Tentu kita sudah paham jika data-data kita sebagai pelanggan di layanan apapun nantinya bisa dimanfaatkan untuk sarana pemasaran dan mungkin juga dikolaborasikan dengan pihak lain yang bekerja sama dengan layanan tersebut. Tetapi setidaknya penggunaan-penggunaan ini harus dijelaskan dalam kesepakatan awal sebelum pengguna memutuskan untuk mendaftarkan diri. Sialnya pemahaman tentang ini di masyarakat diakui atau tidak masih sangat minim. Masyarakat hanya bereaksi ketika terjadi kasus seperti teror SMS dan lain sebagainya.

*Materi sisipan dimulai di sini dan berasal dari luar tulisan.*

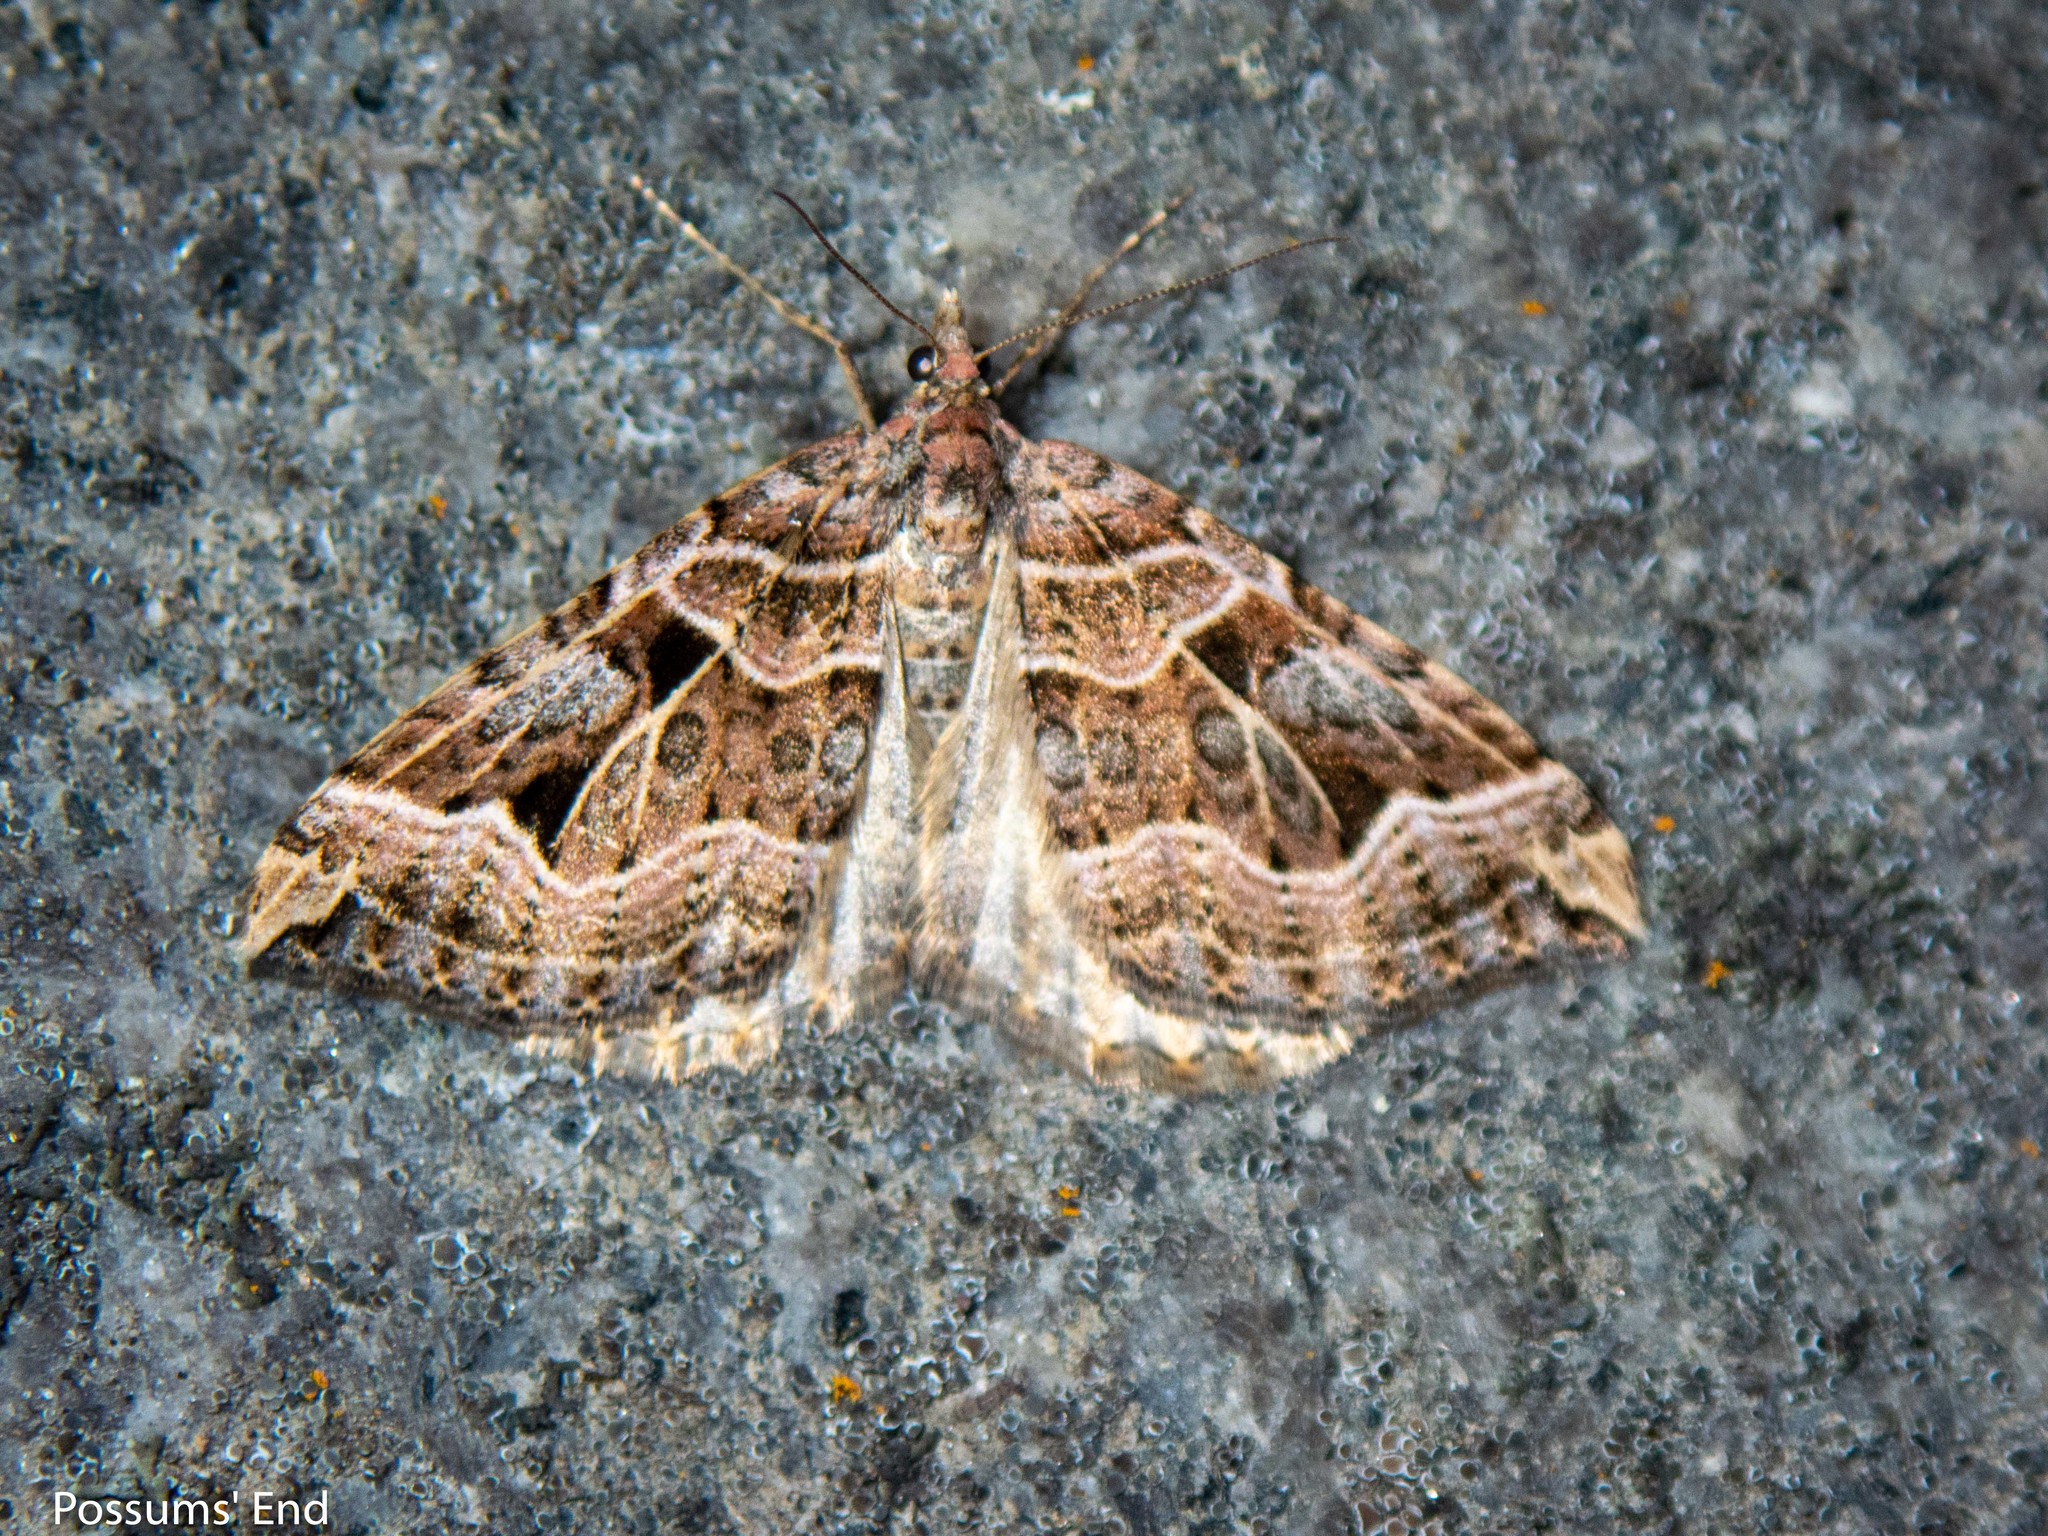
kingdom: Animalia
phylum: Arthropoda
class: Insecta
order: Lepidoptera
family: Geometridae
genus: Xanthorhoe
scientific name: Xanthorhoe semifissata
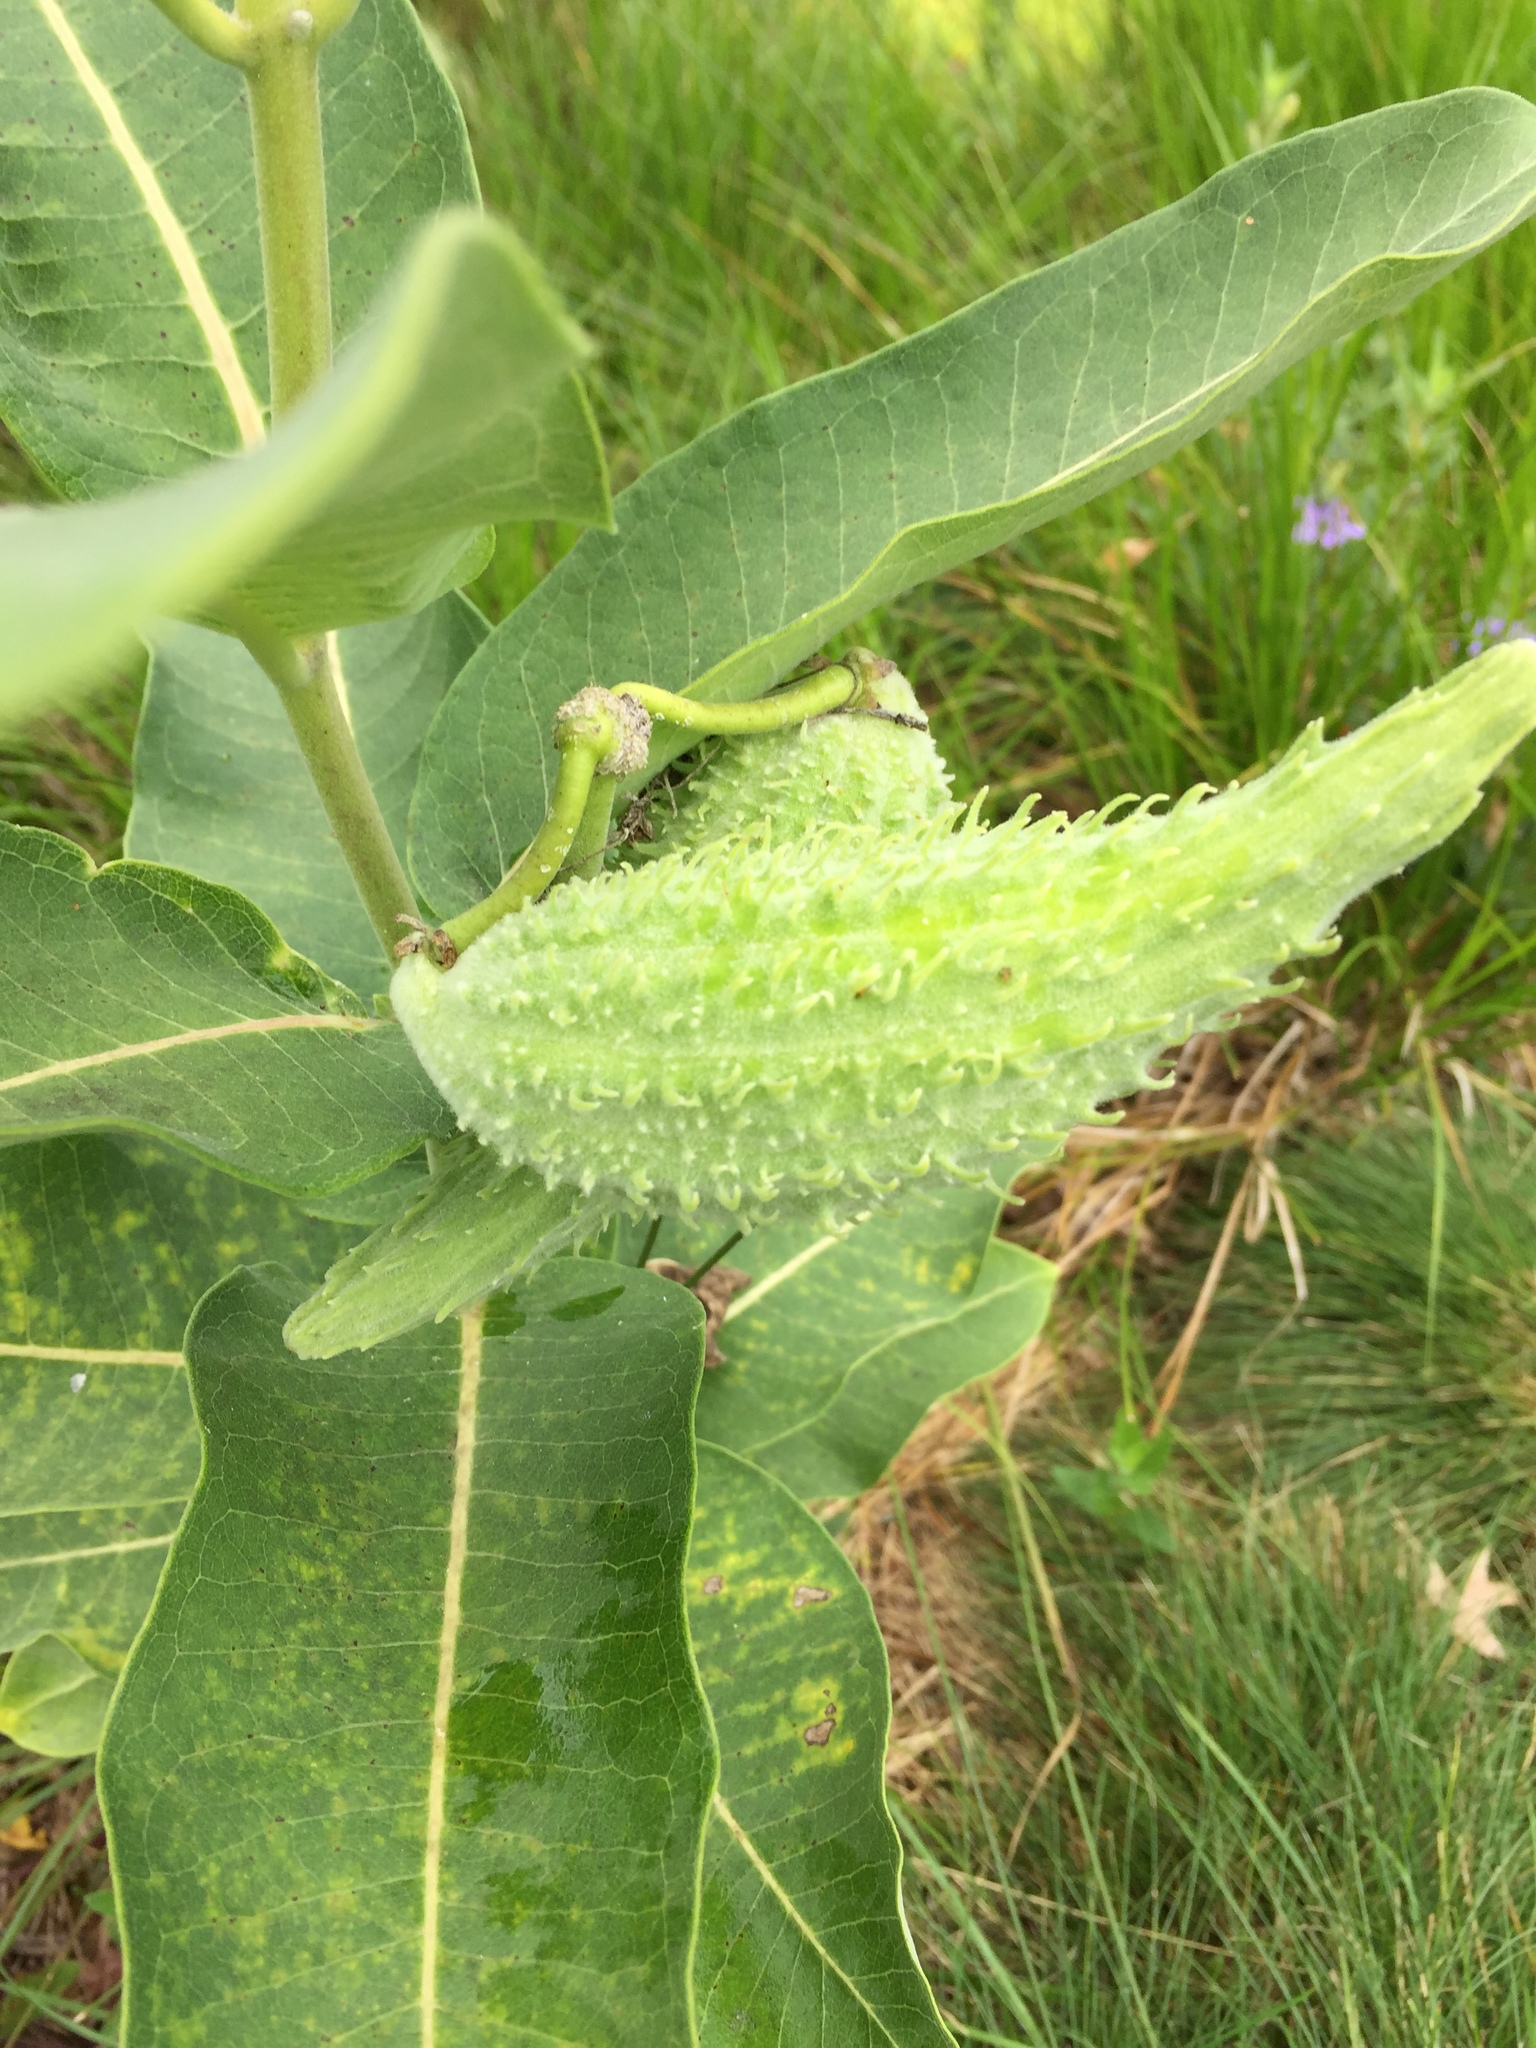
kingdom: Plantae
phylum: Tracheophyta
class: Magnoliopsida
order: Gentianales
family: Apocynaceae
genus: Asclepias
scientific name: Asclepias syriaca
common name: Common milkweed
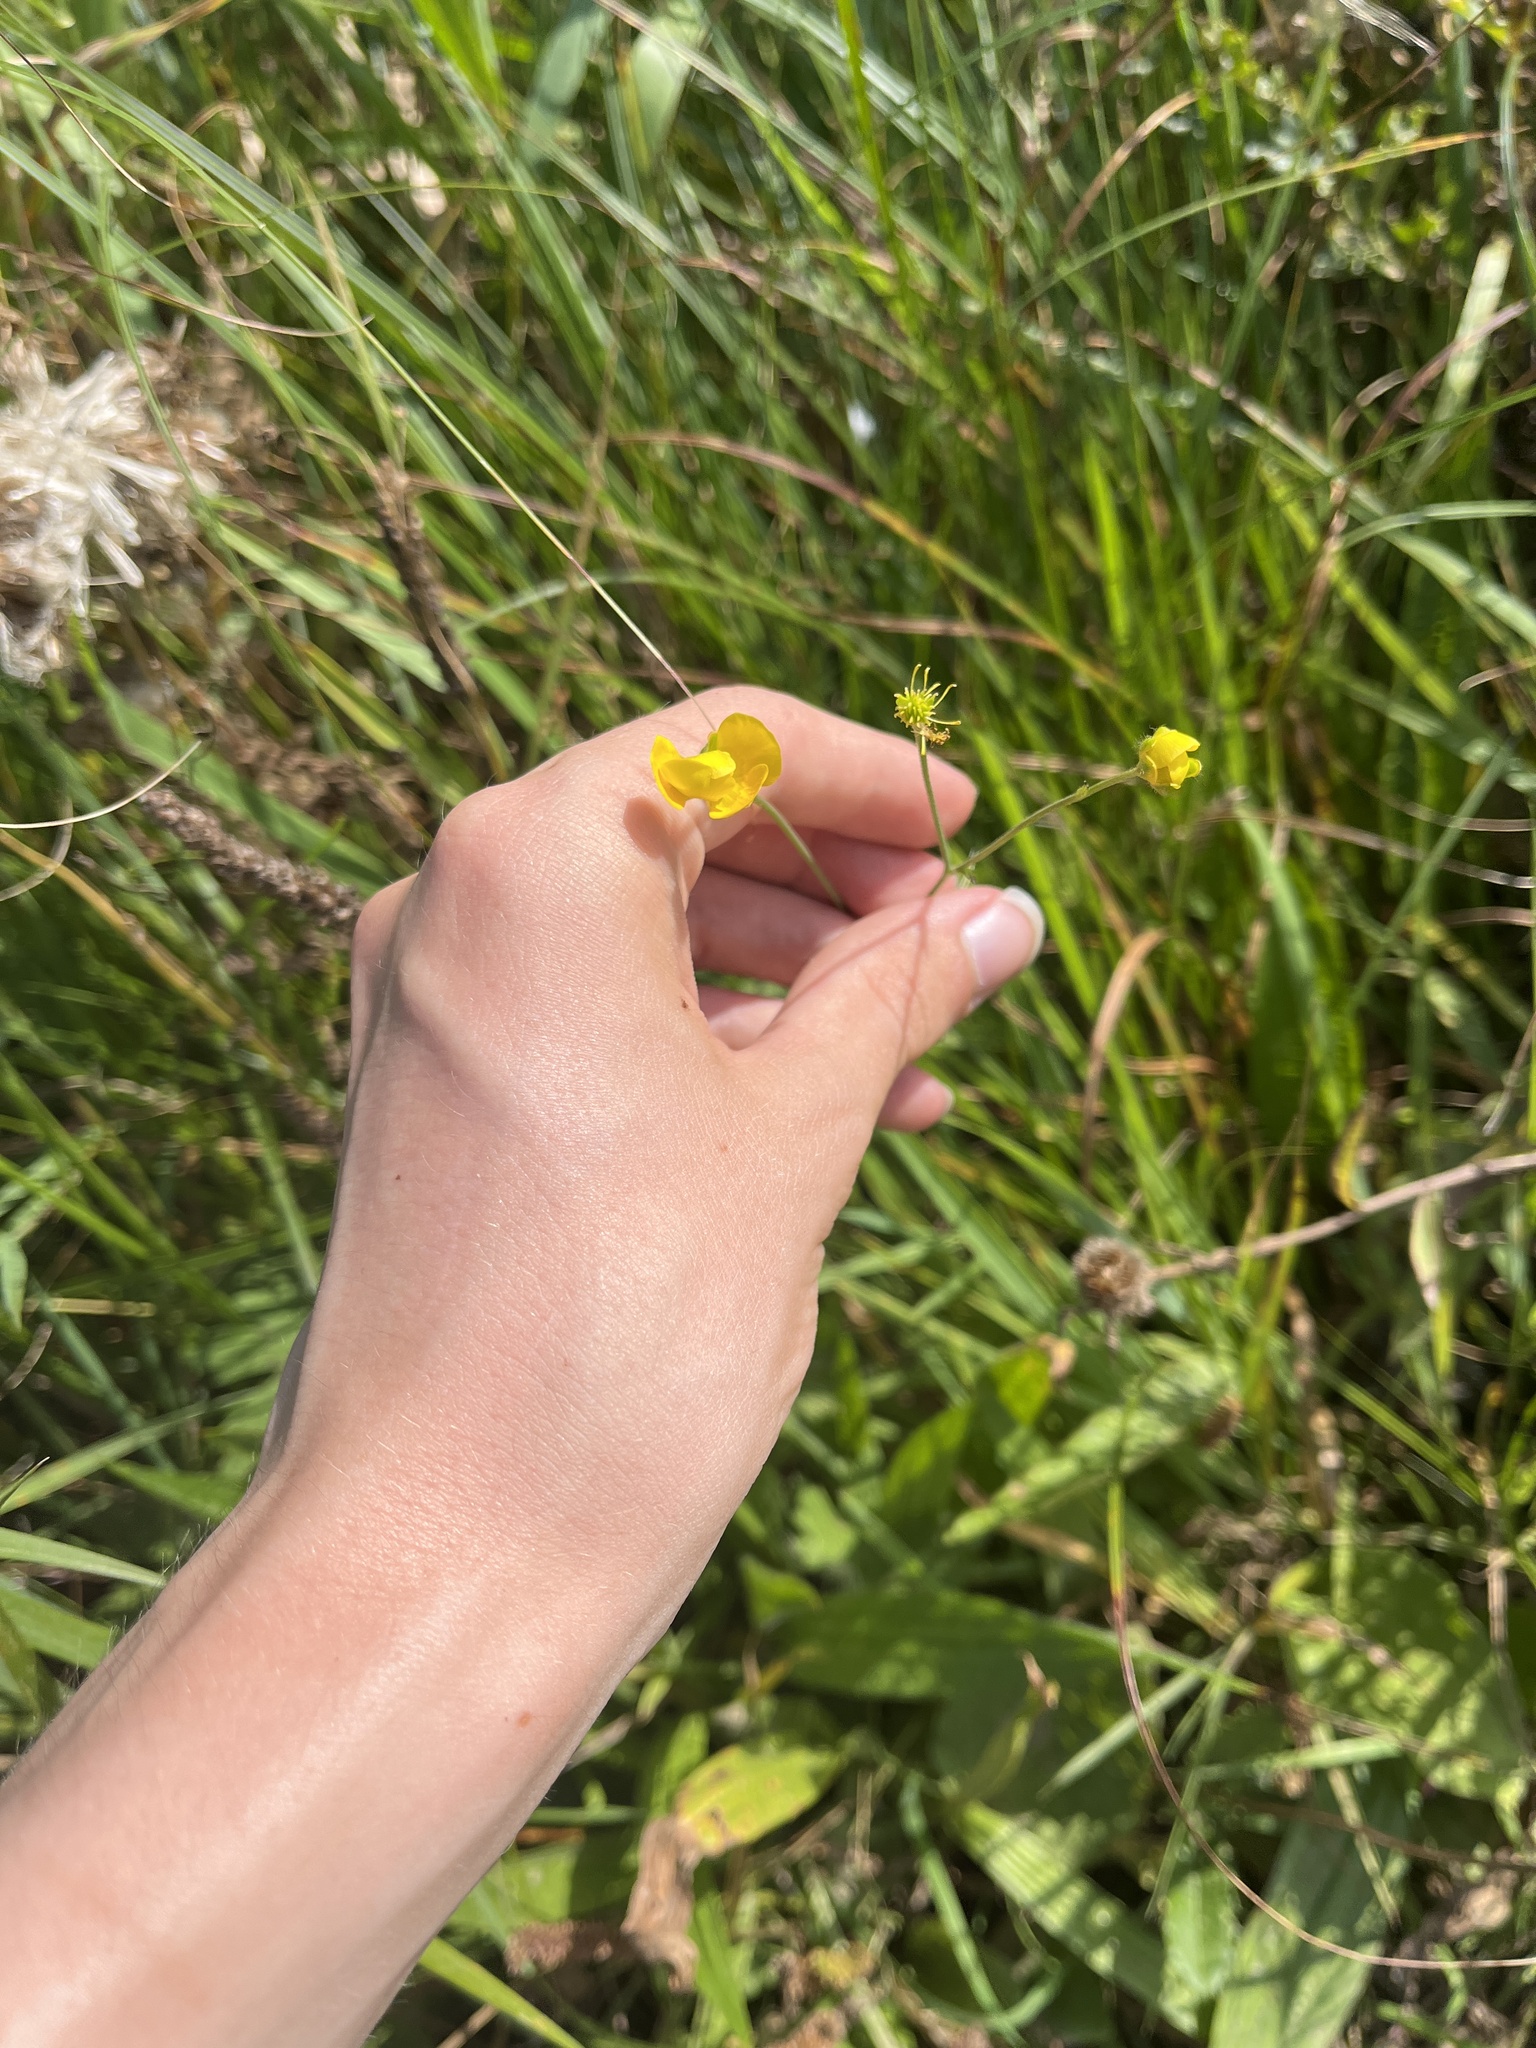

Jika melihat startup lokal lainnya dari segmen yang berbeda Bukalapak menurut saya salah satu yang terlihat begitu peduli terhadap keamanan dan informasi pelanggan mereka. Setidaknya ini tertuang dalam laman resmi milik mereka. Bukalapak dalam laman Kebijakan Privasi milik mereka menyebutkan di poin pertama bahwa pihaknya melindungi informasi yang diberikan saat pendaftaran, akses, dan penggunaan seluruh layanan miliknya.
Go-Jek benar mengenai tidak ada sebuah sistem keamanan yang benar-benar aman, tapi dari segi tanggung jawab Go-Jek terkesan lepas tangan dan tidak percaya diri dengan sistem dan kemampuan yang mereka miliki. Saya percaya Go-Jek yang saat ini merupakan salah satu startup papan atas Indonesia tentunya memiliki sumber daya yang cukup untuk melindungi sistem. Saya percaya Go-Jek mampu.
Tidak mudah dan murah memang membangun sebuah sistem keamanan. Investasi berupa uang, tenaga dan waktu untuk terus menerus menambal celah-celah keamanan, tetapi apa salahnya meyakinkan pengguna bahwa mereka berada di sebuah sistem yang melindungi dan bertanggung jawab atas data-data mereka?